Stelmet BC Zielona Góra z bilansem 24:4 jest liderem Tauron Basket Ligi. Zielonogórzanie potrzebują jednego zwycięstwa, by zagwarantować sobie pierwsze miejsce po sezonie zasadniczym. W sobotę mistrzowie Polski grają z PGE Turowem Zgorzelec na własnym boisku.
Zwycięstwo nad @kksturow w sobotę zapewni @basket_zg pierwsze miejsce przed playoffami, po raz pierwszy w historii klubu. #tblpl
— Michał Szpak (@SzpakOnAir) 15 kwietnia 2016
- Doskonale znamy naszą sytuację w tabeli i wiemy, że już w sobotę możemy zapewnić sobie pierwsze miejsce. Chcemy to zrobić - zaznacza Vlad-Sorin Moldoveanu, rumuński podkoszowy, który jeszcze w poprzednim sezonie reprezentował barwy PGE Turowa Zgorzelec.

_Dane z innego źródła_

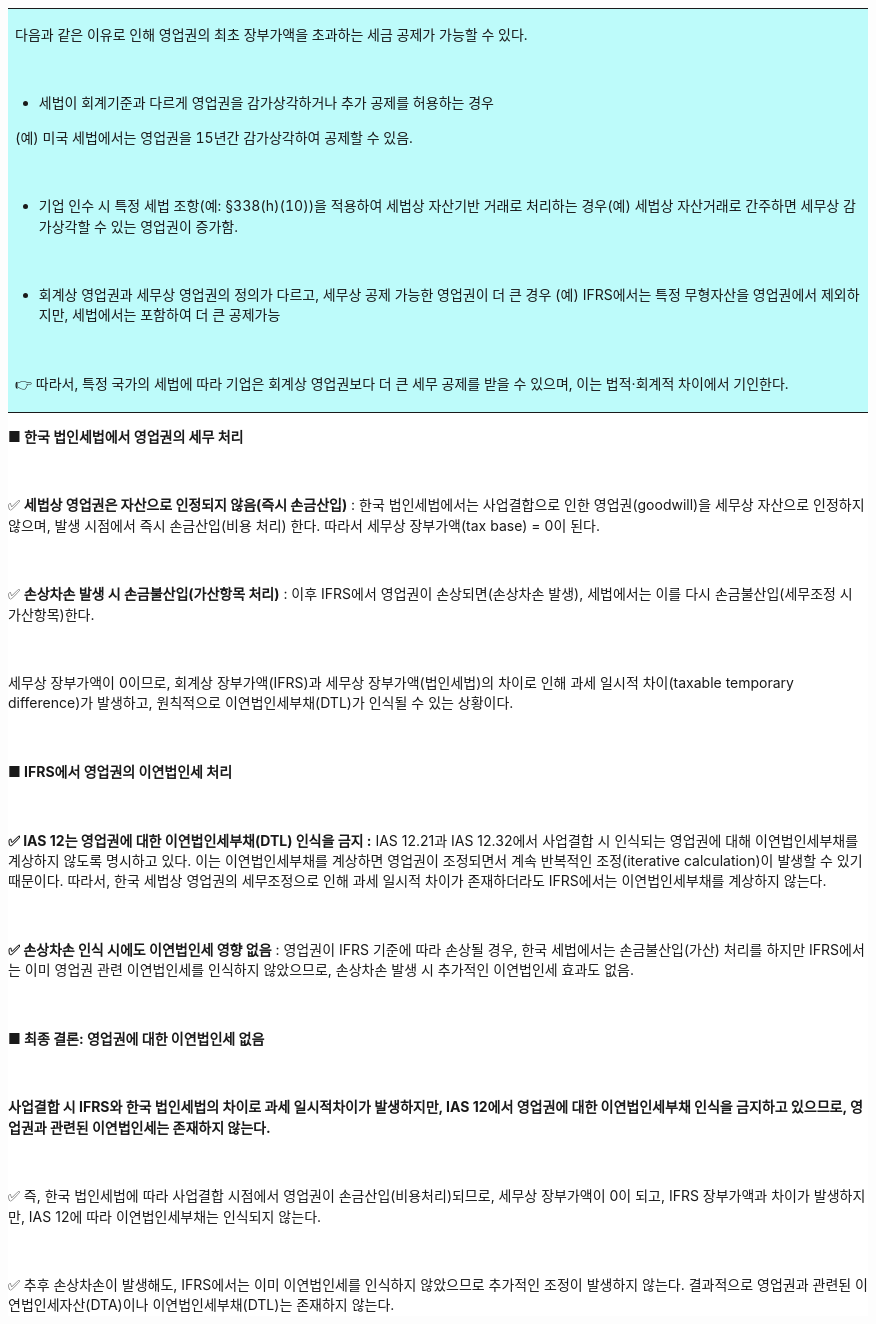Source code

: <table style=""><tbody><tr><td colspan="3" rowspan="1" style="width: 100.0%; height: 129.0px;  background-color: #bdfbfa;"><div><p style=""><span style="">다음과 같은 이유로 인해 영업권의 최초 장부가액을 초과하는 세금 공제가 가능할 수 있다.</span></p><p style=""><span style="">​</span></p><ul><li><p style=""><span style="">세법이 회계기준과 다르게 영업권을 감가상각하거나 추가 공제를 허용하는 경우</span></p></li></ul><p style=""><span style="">(예) 미국 세법에서는 영업권을 15년간 감가상각하여 공제할 수 있음.</span></p><p style=""><span style="">​</span></p><ul><li><p style=""><span style="">기업 인수 시 특정 세법 조항(예: §338(h)(10))을 적용하여 세법상 자산기반 거래로 처리하는 경우(예) 세법상 자산거래로 간주하면 세무상 감가상각할 수 있는 영업권이 증가함.</span></p></li></ul><p style=""><span style="">​</span></p><ul><li><p style=""><span style="">회계상 영업권과 세무상 영업권의 정의가 다르고, 세무상 공제 가능한 영업권이 더 큰 경우 (예) IFRS에서는 특정 무형자산을 영업권에서 제외하지만, 세법에서는 포함하여 더 큰 공제가능</span></p></li></ul><p style=""><span style="">​</span></p><p style=""><span style="">👉 따라서, 특정 국가의 세법에 따라 기업은 회계상 영업권보다 더 큰 세무 공제를 받을 수 있으며, 이는 법적·회계적 차이에서 기인한다.</span></p></div></td></tr></tbody></table>

**■ 한국 법인세법에서 영업권의 세무 처리**

**​**

✅ **세법상 영업권은 자산으로 인정되지 않음(즉시 손금산입)** : 한국 법인세법에서는 사업결합으로 인한 영업권(goodwill)을 세무상 자산으로 인정하지 않으며, 발생 시점에서 즉시 손금산입(비용 처리) 한다. 따라서 세무상 장부가액(tax base) = 0이 된다.

​

✅ **손상차손 발생 시 손금불산입(가산항목 처리)** : 이후 IFRS에서 영업권이 손상되면(손상차손 발생), 세법에서는 이를 다시 손금불산입(세무조정 시 가산항목)한다.

​

세무상 장부가액이 0이므로, 회계상 장부가액(IFRS)과 세무상 장부가액(법인세법)의 차이로 인해 과세 일시적 차이(taxable temporary difference)가 발생하고, 원칙적으로 이연법인세부채(DTL)가 인식될 수 있는 상황이다.

​

**■ IFRS에서 영업권의 이연법인세 처리**

**​**

**✅ IAS 12는 영업권에 대한 이연법인세부채(DTL) 인식을 금지 :** IAS 12.21과 IAS 12.32에서 사업결합 시 인식되는 영업권에 대해 이연법인세부채를 계상하지 않도록 명시하고 있다. 이는 이연법인세부채를 계상하면 영업권이 조정되면서 계속 반복적인 조정(iterative calculation)이 발생할 수 있기 때문이다. 따라서, 한국 세법상 영업권의 세무조정으로 인해 과세 일시적 차이가 존재하더라도 IFRS에서는 이연법인세부채를 계상하지 않는다.

​

**✅ 손상차손 인식 시에도 이연법인세 영향 없음** : 영업권이 IFRS 기준에 따라 손상될 경우, 한국 세법에서는 손금불산입(가산) 처리를 하지만 IFRS에서는 이미 영업권 관련 이연법인세를 인식하지 않았으므로, 손상차손 발생 시 추가적인 이연법인세 효과도 없음.

​

**■ 최종 결론: 영업권에 대한 이연법인세 없음**

**​**

**사업결합 시 IFRS와 한국 법인세법의 차이로 과세 일시적차이가 발생하지만, IAS 12에서 영업권에 대한 이연법인세부채 인식을 금지하고 있으므로, 영업권과 관련된 이연법인세는 존재하지 않는다.**

​

✅ 즉, 한국 법인세법에 따라 사업결합 시점에서 영업권이 손금산입(비용처리)되므로, 세무상 장부가액이 0이 되고, IFRS 장부가액과 차이가 발생하지만, IAS 12에 따라 이연법인세부채는 인식되지 않는다.

​

✅ 추후 손상차손이 발생해도, IFRS에서는 이미 이연법인세를 인식하지 않았으므로 추가적인 조정이 발생하지 않는다. 결과적으로 영업권과 관련된 이연법인세자산(DTA)이나 이연법인세부채(DTL)는 존재하지 않는다.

Sobotnie spotkanie zapowiada się niezwykle interesująco, ponieważ ekipa Piotra Ignatowicza cały czas walczy o awans do play-offów. Zwycięstwo w Winnym Grodzie bardzo przybliżyłoby zespół wicemistrza Polski do zajęcia ósmego miejsca.
- Wiemy, że zgorzelczanie będą walczyć do upadłego o zwycięstwo. Ich sytuacja nie jest łatwa, więc na pewno dadzą z siebie wszystko - tłumaczy Moldoveanu.
Jednak zielonogórzanie nie przywykli do tego, by przegrywać we własnej hali. "Twierdza Zielona Góra" po raz ostatni padła... 11 czerwca 2014 roku! Wówczas PGE Turów Zgorzelec pokonał Stelmet BC 72:60 i zdobył mistrzostwo Polski.
Spotkanie Stelmetu BC z PGE Turowem rozpocznie się w sobotę, o godzinie 17:00.